Generally, schools disburse funds within the first two weeks of the term.
If you plan to attend more than one institution in the same term, your State Grant award will be split between those institutions depending on your registration load at each institution. Each institution is responsible for calculating the amount of State Grant you receive. You must make sure that a copy of your federal aid application is sent to each school you will attend. You can do this by listing the school code on the FAFSA application.
Some are and some are not. The Minnesota Office of Higher Education monitors debt trends and evaluates state financial aid policies.
Check with your school's financial aid office. There are different types of student loans with different criteria and different application methods. You can also learn about loans in the Paying for College section of our website.
The Subsidized Stafford Student Loan is a need-based program and is awarded to those students with the greatest financial need.
The Unsubsidized Stafford Loan is available to students who do not show financial need. The student has a choice of either paying the interest on the loan while in school or having it added to the loan principal for payment later. The Unsubsidized Stafford Loan can be included in federal loan consolidation programs or the U.S. military loan repayment program.
The state of Minnesota also has a loan program, called the SELF Loan that is not based on financial need.
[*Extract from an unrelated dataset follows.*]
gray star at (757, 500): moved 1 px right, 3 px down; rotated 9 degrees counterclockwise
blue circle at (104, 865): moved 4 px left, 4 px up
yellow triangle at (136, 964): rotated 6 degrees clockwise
The student must pay the interest while in school. The interest rate varies quarterly throughout the life of the loan. SELF requires a credit-worthy co-signer. The dollar amount of a student's SELF Loan debt can be used to determine the length of repayment of a student's federal loan consolidation, but SELF loans cannot be included in a federal consolidation.
There are advantages and disadvantages to both programs. The student and family should learn the facts about each program, and decide which program can best help them. The school's financial aid office can help you learn some of the differences. Discuss the differences with your school's financial aid office to help decide which one better suits your needs.
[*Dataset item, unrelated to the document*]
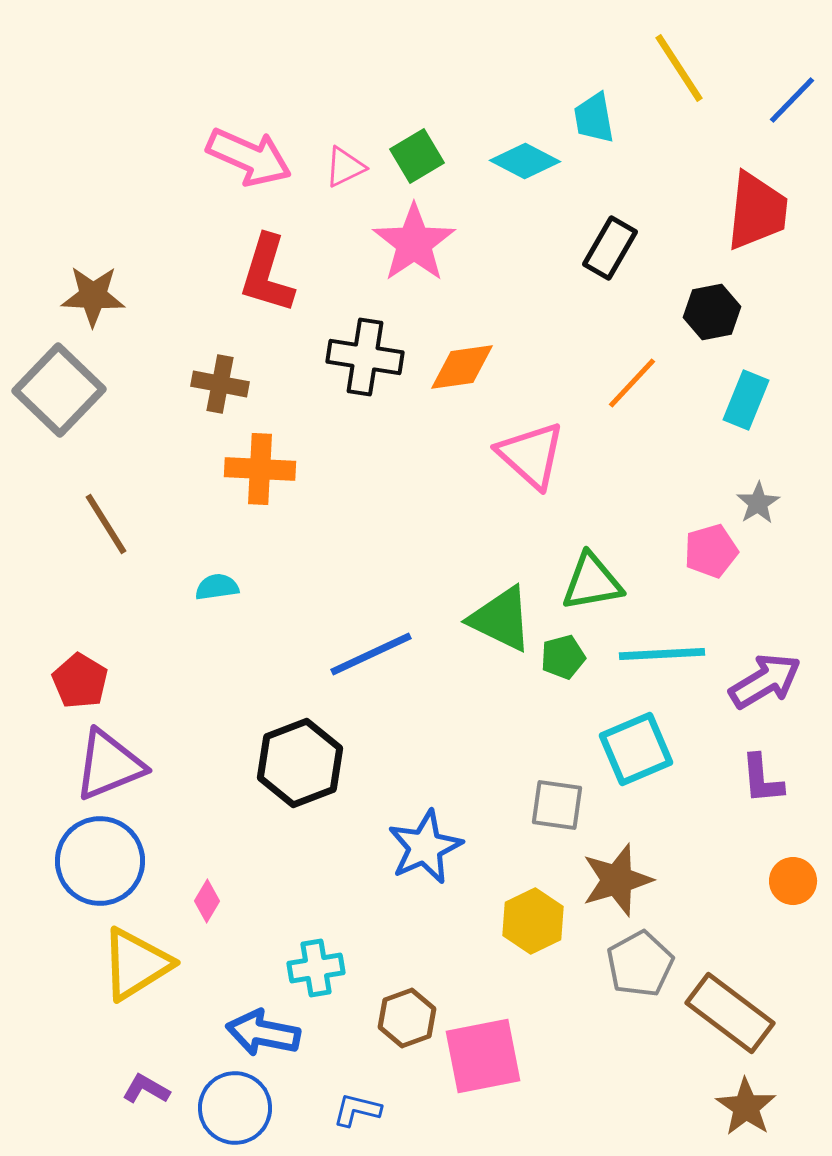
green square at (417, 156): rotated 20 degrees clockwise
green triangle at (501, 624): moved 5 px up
Deferment is a temporary stopping of interest and/or principal payments. All deferments must be applied for and approved before they go into effect.
The deferment periods have different lengths, and all require some form of documentation before they will be approved. For more information, check with your loan servicer or lender.
First, you have a six-month grace period with the Stafford Loan before your first payment is due. If you haven't obtained a job by then, you can file for an unemployment deferment.
If you are unsuccessful seeking full-time employment (at least 30 hours a week), you can obtain an unemployment deferment for up to 24 months. You must renew your deferment every three months.
Contact your lender or their servicer for more information. You can also choose an income-based repayment plan for your federal student loans and make payments based on your income.
With a SELF Loan you have 12 to 36 months of interest only payments before you must make principal and interest payments. There are no deferments and no grace period in the SELF Loan program. If you can't make payments for any reason, your co-signer must make them for you.
The SELF Loan program does not have deferment opportunities. It is assumed that if you experience difficulty making loan payments, you can ask your co-signer to help.
In the Stafford Program, there are deferment categories for serving in the Armed Services, the Peace Corps (or similar organizations), the National Oceanic and Atmospheric Administration Corps, or a required internship or residency; for doing certain volunteer services; for caring for a sick or disabled spouse or other dependent; and for teaching in a teacher-shortage area. There are also deferments for parental leave and for mothers who are re-entering the workforce. Some of these deferments are available depending on when you borrowed your Stafford Loan. Check with your lender or their servicer for more information.
Yes, if you have more than $7,500 in more than one type of student loan, you might want to investigate loan consolidation. The U.S. Department of Education pays off your various federal student loans, and then makes you one big Stafford-like loan to cover your total debt. The interest rate your consolidating lender can charge is no more than the average interest rate of the loans consolidated, rounded to the next highest 1/8th percent. Loan consolidation can include Stafford Loans, Guaranteed Student Loans (GSLs), Federal Insured Student Loans (FISL), National Direct Student Loans (NDSL) or Perkins Loans, Supplemental Loans for Students (SLS), and Health Professions Student Loans (HPSL). The loan consolidation plans offer more than one repayment option that have the effect of lowering your monthly payment. Loan consolidation plans may be more expensive in the long run, but they do give immediate relief from monthly loan payment burden.
SELF Loans cannot, by law, be included in a federal loan consolidation process.
As a Minnesota resident, your child would be eligible for the state's Interstate Tuition Reciprocity program. This program would allow your child to attend a public institution in Wisconsin, North Dakota, South Dakota, Manitoba or one college in Iowa for a price that is lower than the non-resident tuition price. Your child may also be eligible for a SELF Loan at an out-of-state institution. Students can apply for reciprocity online. Minnesota's State Grant program, however, is not portable to other states.
Also, students can enroll in certain Midwestern institutions at reduced tuition rates through the Midwest Student Exchange Program (MSEP). States participating are Indiana, Kansas, Michigan, Minnesota, Missouri, Nebraska, North Dakota and Wisconsin.